The significant rise of A.I. (Artificial Intelligence) and Machine Learning in recent years has led to profound developments in the world around us, such as the use of ChatGPT to solve problems or the creation of AI-generated art. It can also play a substantial role in medical sciences: in the treatment and diagnosis of many neurological conditions, such as brain tumours. However, the main question that arises is whether A.I. is safe enough to put human lives in the hands of computers.
A new AI technology has been developed at UCL that highlights small tumours and critical structures, such as blood vessels and arteries inside the brain. Trainee surgeons have already started to work with this new technology to learn more precise keyhole brain surgery which will mean more minimally invasive surgeries. This AI system has analysed more than 200 videos of a type of pituitary gland surgery and has reached the level of experience it would take a neurosurgeon 10 years to gain in just 10 months. This means that this AI system has the power to potentially see more operations than any surgeon in their career could ever see, making it robust and highly competent.
Another AI tool developed by Harvard Medical School can allow for faster and more accurate analysis of gliomas (the most common type of diagnosed brain tumour) which reduces the risk of a misdiagnosis by doctors and reduces the time that patients are in the operating room by up to 1 hour. This technology is also more accurate than traditional techniques of analysing the molecular makeup of a specific glioma.
A CT scan analysed by A.I. to show the glioma (shown in pink)
Neurosurgery is an extremely complex field as it requires years of intensive training and a high level of intelligence, decision-making and surgical skills that only a trained surgeon can possess through exposure and experience. Neurosurgeons must be incredibly precise as going even just a few millimetres in the wrong direction can kill or severely injure a patient. Added to this the identification of the boundaries and membranes of tumours is difficult, and surgeons need to make potentially life-threatening decisions on where to stop resecting the tumour. A correct decision can save a life, but the wrong one could lead to the cancer recurring.

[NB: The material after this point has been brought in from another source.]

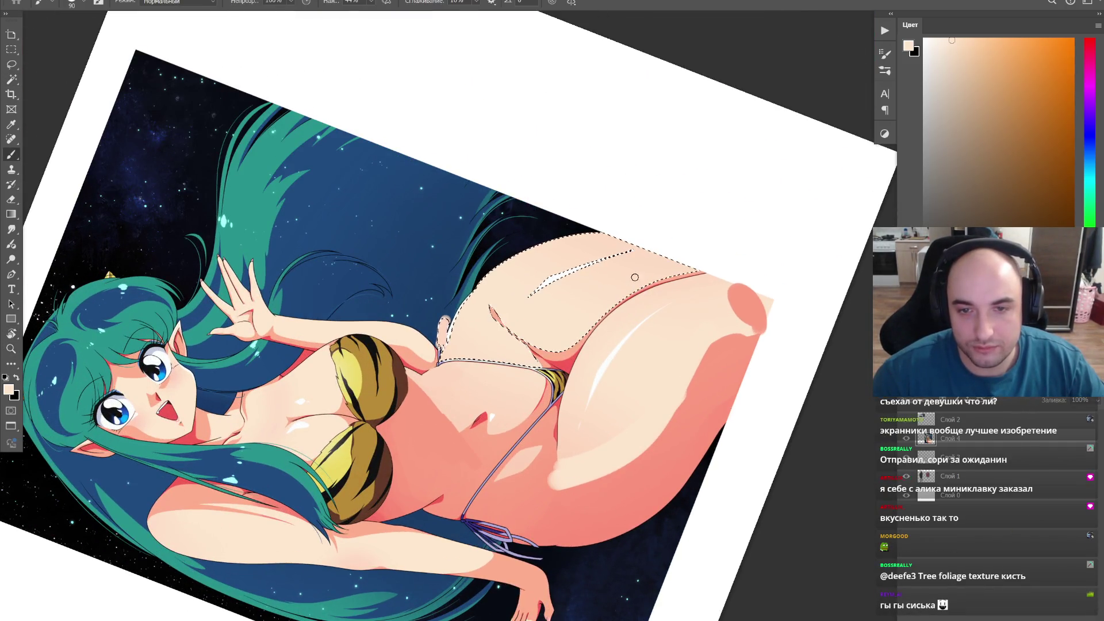
pyautogui.keyDown('alt'); pyautogui.click(564, 354); pyautogui.keyUp('alt')
pyautogui.moveTo(585, 352); pyautogui.dragTo(697, 254)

The AI developed at UCL can help surgeons find the boundary between the tumour membrane and the surrounding brain tissue more accurately with minimal risk to the patient, thereby improving a patient’s survival rate drastically. A quarter of medical errors occurring in neurosurgery are technical errors relating to surgical procedures and could have been prevented if A.I. technology such as this was implemented.

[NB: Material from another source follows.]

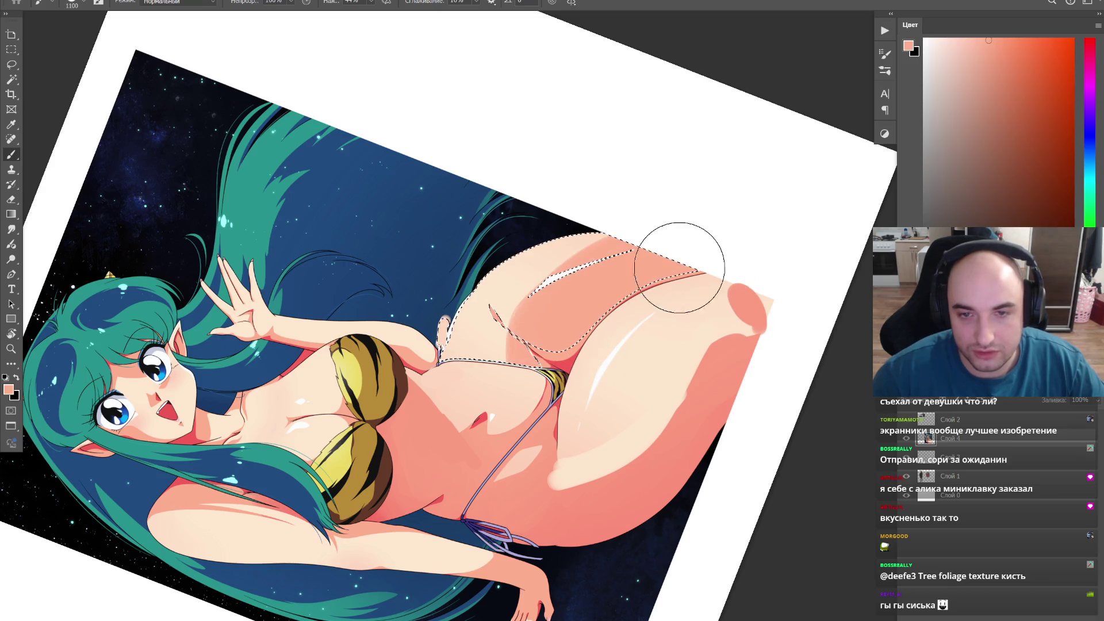
pyautogui.moveTo(552, 328); pyautogui.dragTo(558, 312)
pyautogui.moveTo(703, 259); pyautogui.dragTo(764, 247)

Although A.I. can be an immensely beneficial tool to neurosurgeons, we need to consider the drawbacks of relying on it to make high-stakes decisions such as those in the neurosurgical field. The main problems arise with the data that is being used to train these A.I. technologies. According to the BMC, the majority of neurosurgical cases from 2015-19 were for patients over the age of 45, with the most common types of cases in these age groups being acute subdural hematomas and contusions. This means most of the case data fed to the A.I. will be that of older patients so the A.I. will struggle to make accurate decisions when confronted by a neurosurgical case such as of a 7-year-old. The A.I. might make inaccurate decisions since the brain size of a child is much smaller relative to the brain size of an adult. This can lead to a computed boundary for a tumour that is larger than necessary, due to the A.I. not having been trained sufficiently. This is also known in computer science as algorithmic bias and could lead to the A.I. being biased towards a certain procedure or membrane boundary due to the unrepresentative data it has been trained with. The A.I. would create a treatment plan that may lead to serious injury to the patient if surgeons were to solely follow the decisions of this A.I. technology.

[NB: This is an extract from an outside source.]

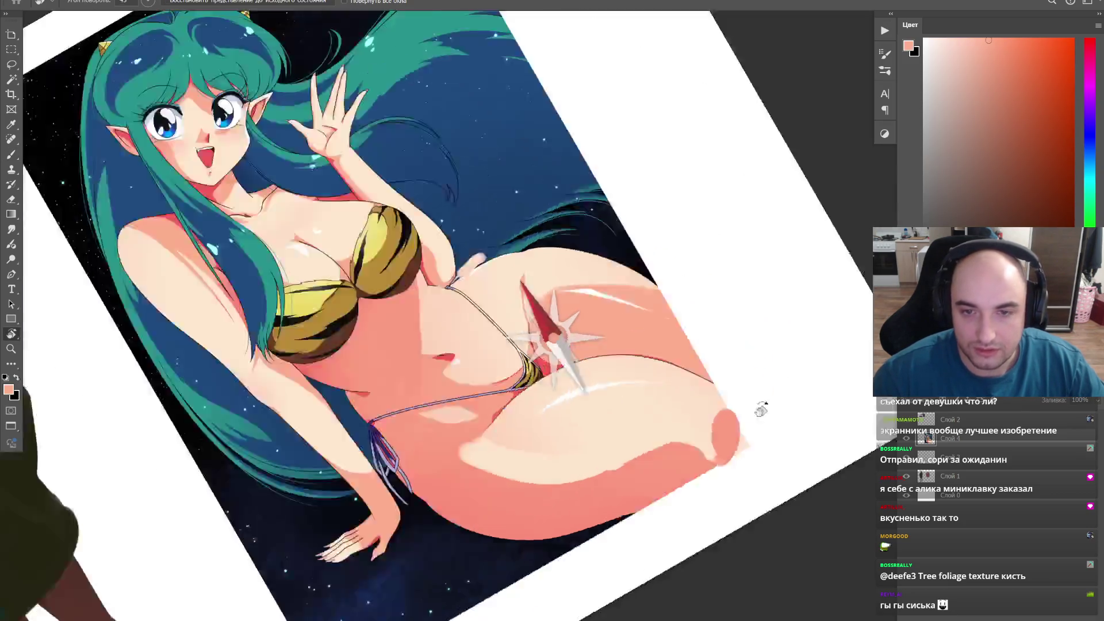
pyautogui.scroll(3, 657, 281)
pyautogui.scroll(-3, 657, 281)
pyautogui.scroll(-2, 664, 344)
pyautogui.press('r')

Overall, A.I. is an immensely beneficial tool for surgeons to use in neurosurgical procedures and will become more accurate and developed over time as advancements in technology are made. However, it cannot be relied upon to make complex decisions that can have large consequences. Therefore, the experience and knowledge of a neurosurgeon are key and indispensable, and A.I. should only be used alongside experienced surgeons with their decisions taking higher priority than the A.I.. It is safer to put lives in the hands of highly skilled surgeons rather than just a computer, but it can undoubtedly complement a surgeon's own experience to make surgical procedures more precise and reduce the risk of complications.